The solution and challenges
For AI to work for us and alert us in advance, it should have good quality, reliable data over time, and this data can be retrieved from our classic logs when any event is triggered. Ping and SNMP would only provide data in polling time intervals of two or three minutes, and it seems like a blurred reality; they won’t tell us the current state or projected states on trends.
So the research began: What level of information logs should we be collecting? Information level. We were collecting logs from around 2,500 global devices, and so we need to scale for capacity servers, which is not a problem in a large organization.
We were now collecting every informational level log from our SD-WAN routers, which included SLA violations, CPU spikes on hardware, bandwidth threshold increases, logging configuration changes every second and even collecting netflow…because let’s just agree brownouts usually hide between “user” and “app,” not inside a single device.
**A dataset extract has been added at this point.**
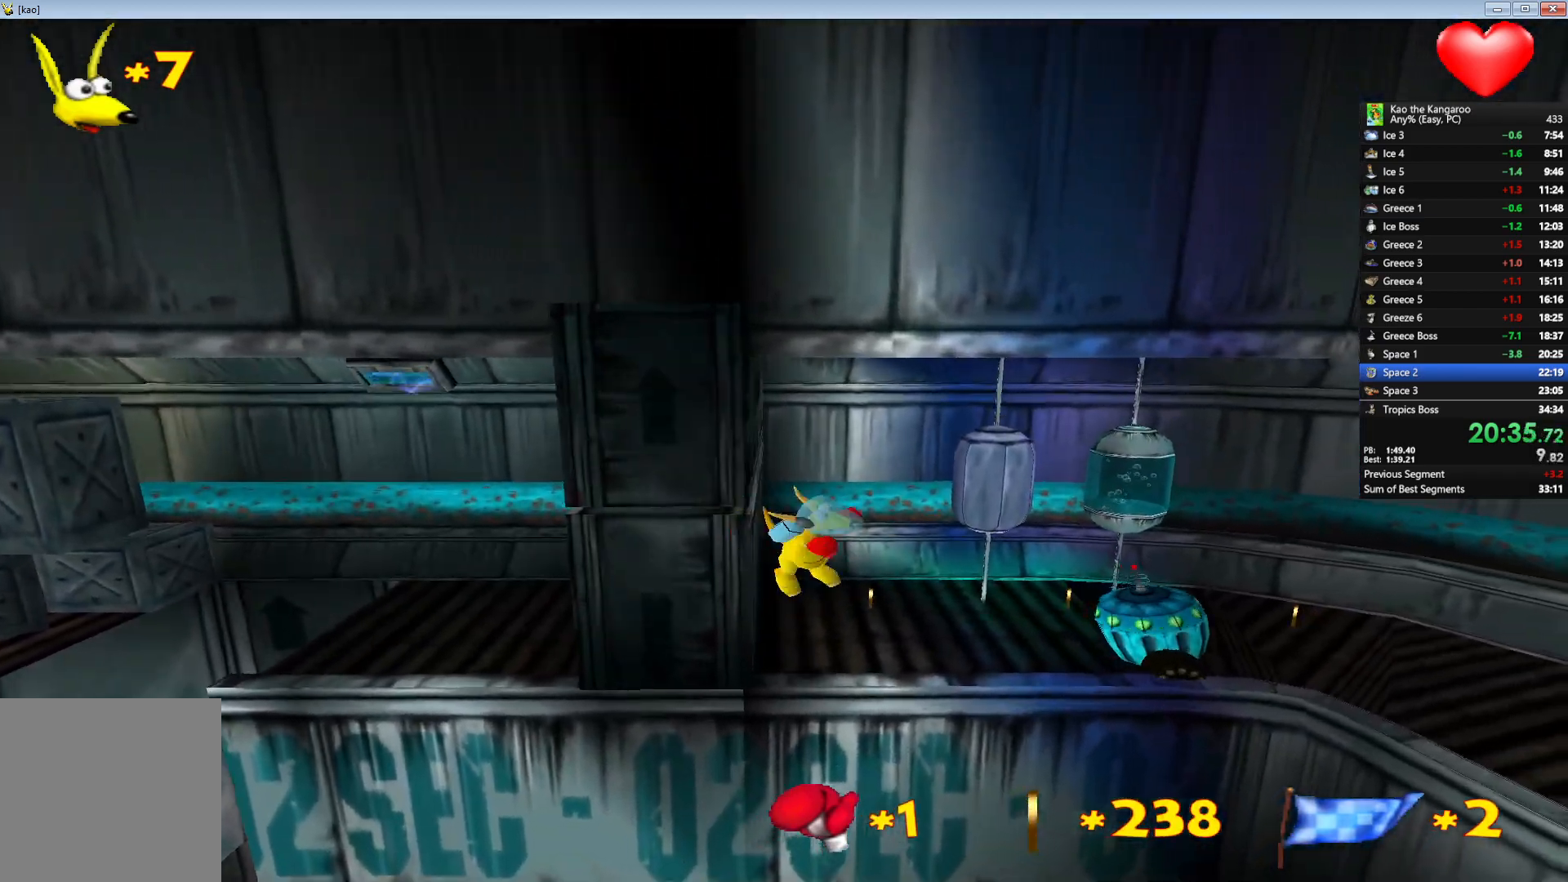
{"keys": ["right", "up", "z"], "events": [[17, "right", "down"], [150, "right", "up"], [267, "x", "down"], [350, "right", "down"], [350, "x", "up"]]}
SD-WAN routers have SLA monitors configured for DNS, HTTPS and SaaS application monitors, which worked as our synthetic emulators and created a log whenever SLA breached for a layer 7 service or when any website is “slow,” which would help us monitor layer 7 protocols from a router.
From our radius/TACACS servers, we were receiving logs on security violations on layer two ports and MAC flooding(occasionally). Not just that, we even collected granular data like signal strength, SSID, channel bandwidth, and number of clients on the access point on our wireless infrastructure, all thanks to a vendor API that made quick work of this. Similarly, for our switches, we were collecting data from layer two VLAN changes to OSPF convergence, from radius server health to interface statistics.
After all the heavy lifting, we were able to get all this data into a data lake, but it turned out to be more like a swamp, as the data had 10 different timestamps and it was not labeled correctly. And AI without labels is wishful thinking.